By Gary Stringer, Kim Escue and Chad Keller, Stringer Asset Management
Our outlook for emerging market stocks and bonds has dimmed on a risk-reward basis. Our apprehension is focused on the dramatic increase in China’s level of private sector debt at a time when we view emerging market equity valuations as unattractive. We think the risk-reward tradeoff for emerging market stocks and bonds has become increasingly unappealing.
China’s well-documented real estate boom has been fueled largely by an increase in private sector debt. On one hand, the Chinese government is trying to slow the growing debt issue. On the other hand, the Chinese government is encouraging banks to make loans to other countries with low credit ratings as part of their One Road, One Belt initiative. We think that banks are making risky loans to help advance the government’s political agenda, however, this distortion can have severe effects if these risky loans go bad.
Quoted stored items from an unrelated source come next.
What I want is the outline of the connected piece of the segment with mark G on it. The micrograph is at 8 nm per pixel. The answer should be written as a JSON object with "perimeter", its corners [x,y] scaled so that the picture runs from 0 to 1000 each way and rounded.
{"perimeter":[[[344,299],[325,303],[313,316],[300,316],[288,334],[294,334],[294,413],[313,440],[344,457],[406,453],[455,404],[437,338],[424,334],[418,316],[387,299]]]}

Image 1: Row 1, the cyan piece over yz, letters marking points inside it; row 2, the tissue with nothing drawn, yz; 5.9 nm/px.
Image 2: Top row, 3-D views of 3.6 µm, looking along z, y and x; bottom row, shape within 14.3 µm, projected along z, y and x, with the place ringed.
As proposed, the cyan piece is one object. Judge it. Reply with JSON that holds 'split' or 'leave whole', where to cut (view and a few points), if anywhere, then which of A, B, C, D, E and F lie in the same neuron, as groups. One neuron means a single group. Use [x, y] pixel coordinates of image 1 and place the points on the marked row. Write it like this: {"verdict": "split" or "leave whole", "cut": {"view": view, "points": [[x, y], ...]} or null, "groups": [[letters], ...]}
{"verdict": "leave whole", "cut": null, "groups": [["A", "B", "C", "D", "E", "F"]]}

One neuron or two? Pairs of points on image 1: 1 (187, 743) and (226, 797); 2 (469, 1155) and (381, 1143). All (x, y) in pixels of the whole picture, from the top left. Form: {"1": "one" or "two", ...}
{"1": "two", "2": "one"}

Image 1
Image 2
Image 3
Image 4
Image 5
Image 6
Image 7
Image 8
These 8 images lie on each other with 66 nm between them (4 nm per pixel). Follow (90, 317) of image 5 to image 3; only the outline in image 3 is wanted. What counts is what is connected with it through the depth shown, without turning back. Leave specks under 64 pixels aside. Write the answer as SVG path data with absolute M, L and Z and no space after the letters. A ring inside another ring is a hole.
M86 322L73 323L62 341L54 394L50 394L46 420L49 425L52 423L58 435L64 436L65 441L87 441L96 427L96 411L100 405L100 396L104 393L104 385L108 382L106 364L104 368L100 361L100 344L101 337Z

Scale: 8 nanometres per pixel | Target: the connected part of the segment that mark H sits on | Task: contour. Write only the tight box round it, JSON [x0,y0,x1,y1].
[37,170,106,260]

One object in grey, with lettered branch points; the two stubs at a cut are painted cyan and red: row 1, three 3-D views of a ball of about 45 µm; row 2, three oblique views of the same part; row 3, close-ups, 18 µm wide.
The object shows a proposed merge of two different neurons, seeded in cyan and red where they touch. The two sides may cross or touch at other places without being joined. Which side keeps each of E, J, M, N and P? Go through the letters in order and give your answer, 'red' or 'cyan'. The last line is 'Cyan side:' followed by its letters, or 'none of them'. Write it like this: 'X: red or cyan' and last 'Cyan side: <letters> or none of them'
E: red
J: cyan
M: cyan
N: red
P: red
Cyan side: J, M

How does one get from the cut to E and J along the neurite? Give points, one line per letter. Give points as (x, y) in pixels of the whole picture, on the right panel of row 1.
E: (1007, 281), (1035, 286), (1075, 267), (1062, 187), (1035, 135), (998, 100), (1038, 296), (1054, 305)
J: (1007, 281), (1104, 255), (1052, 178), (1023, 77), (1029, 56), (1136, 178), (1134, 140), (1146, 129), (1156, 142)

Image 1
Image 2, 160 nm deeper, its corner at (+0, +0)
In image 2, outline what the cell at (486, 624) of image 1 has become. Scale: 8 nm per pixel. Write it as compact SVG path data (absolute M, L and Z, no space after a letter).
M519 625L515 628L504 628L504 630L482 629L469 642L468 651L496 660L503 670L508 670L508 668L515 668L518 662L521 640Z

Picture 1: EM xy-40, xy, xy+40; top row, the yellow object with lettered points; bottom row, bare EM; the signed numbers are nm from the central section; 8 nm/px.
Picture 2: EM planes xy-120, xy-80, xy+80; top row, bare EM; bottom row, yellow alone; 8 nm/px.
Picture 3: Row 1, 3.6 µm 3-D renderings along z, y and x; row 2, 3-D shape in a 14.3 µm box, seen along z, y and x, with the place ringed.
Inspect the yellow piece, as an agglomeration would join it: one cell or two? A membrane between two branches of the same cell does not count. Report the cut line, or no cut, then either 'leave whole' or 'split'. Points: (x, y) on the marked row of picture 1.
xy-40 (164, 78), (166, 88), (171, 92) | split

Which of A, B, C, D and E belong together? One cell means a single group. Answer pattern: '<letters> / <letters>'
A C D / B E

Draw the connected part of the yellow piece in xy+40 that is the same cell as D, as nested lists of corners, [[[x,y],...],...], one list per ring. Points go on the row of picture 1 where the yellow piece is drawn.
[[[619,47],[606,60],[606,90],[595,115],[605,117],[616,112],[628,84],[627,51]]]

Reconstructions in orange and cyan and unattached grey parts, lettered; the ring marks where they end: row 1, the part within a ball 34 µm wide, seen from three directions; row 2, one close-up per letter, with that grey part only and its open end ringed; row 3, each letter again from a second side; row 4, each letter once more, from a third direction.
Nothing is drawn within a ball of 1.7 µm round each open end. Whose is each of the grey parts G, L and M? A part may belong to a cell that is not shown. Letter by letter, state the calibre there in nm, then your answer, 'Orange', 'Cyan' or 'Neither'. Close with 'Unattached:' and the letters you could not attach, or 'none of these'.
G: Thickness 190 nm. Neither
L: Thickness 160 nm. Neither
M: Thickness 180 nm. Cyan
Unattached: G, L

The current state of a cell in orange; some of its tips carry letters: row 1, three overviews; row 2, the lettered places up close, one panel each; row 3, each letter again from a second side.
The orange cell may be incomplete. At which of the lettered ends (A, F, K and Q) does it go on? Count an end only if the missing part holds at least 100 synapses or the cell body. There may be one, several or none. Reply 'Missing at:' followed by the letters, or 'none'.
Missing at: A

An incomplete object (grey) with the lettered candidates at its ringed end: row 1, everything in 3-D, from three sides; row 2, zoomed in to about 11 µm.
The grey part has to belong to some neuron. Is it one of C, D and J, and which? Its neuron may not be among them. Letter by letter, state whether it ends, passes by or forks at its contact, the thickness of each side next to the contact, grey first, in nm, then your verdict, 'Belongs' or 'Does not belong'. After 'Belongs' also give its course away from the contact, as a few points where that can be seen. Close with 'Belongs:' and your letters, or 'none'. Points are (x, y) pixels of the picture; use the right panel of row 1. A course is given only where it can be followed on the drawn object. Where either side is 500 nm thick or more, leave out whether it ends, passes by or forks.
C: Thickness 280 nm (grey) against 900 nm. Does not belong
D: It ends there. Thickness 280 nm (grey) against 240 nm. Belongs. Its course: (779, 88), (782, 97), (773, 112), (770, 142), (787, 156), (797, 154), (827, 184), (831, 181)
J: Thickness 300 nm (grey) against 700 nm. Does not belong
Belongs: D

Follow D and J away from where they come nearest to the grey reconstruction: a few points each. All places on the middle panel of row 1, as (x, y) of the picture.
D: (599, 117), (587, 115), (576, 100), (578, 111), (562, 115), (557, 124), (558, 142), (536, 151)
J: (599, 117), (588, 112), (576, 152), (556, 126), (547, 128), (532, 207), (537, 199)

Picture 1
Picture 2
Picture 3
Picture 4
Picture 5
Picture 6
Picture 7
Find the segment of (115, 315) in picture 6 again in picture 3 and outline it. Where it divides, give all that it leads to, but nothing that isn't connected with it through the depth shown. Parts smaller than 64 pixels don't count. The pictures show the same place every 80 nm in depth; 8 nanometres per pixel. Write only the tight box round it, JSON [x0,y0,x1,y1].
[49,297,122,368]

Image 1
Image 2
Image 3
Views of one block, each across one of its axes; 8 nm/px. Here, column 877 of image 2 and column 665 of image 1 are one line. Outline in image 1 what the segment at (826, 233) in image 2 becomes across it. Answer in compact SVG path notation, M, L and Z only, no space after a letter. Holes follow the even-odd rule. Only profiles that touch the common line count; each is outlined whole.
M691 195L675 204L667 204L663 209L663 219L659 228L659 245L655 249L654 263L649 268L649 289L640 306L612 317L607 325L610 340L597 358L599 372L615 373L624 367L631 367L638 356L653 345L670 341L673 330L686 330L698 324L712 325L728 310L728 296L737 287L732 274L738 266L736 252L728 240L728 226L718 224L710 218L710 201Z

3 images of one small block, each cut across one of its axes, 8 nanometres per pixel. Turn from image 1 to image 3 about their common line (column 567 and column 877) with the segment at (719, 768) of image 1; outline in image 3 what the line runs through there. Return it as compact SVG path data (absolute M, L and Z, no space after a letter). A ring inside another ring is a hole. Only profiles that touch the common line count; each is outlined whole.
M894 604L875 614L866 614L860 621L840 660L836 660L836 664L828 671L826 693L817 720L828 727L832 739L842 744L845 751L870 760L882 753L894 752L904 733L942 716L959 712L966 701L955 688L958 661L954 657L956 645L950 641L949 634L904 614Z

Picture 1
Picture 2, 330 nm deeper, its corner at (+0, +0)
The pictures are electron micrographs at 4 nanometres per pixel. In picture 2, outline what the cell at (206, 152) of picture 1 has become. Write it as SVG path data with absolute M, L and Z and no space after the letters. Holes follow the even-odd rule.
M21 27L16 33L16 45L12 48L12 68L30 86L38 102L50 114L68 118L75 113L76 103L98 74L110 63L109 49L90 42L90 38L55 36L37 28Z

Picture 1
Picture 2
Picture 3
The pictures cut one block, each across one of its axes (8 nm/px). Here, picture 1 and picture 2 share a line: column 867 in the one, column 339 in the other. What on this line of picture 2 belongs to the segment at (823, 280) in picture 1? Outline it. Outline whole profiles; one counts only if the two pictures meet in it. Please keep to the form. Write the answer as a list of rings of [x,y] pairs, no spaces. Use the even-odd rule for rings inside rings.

Domestically, retail investors in China have been loading up on “wealth management products” (WMPs), which have attractive yields but are backed by risky assets. Recent estimates suggest that nearly 56% of these assets are invested in China’s debt market, typically using leverage to enhance the return. Their market has grown quickly with small city and rural banks participating much more than the large state banks. Here too, the Chinese government has moved to stem this practice, but the burden on these smaller banks has already increased risk.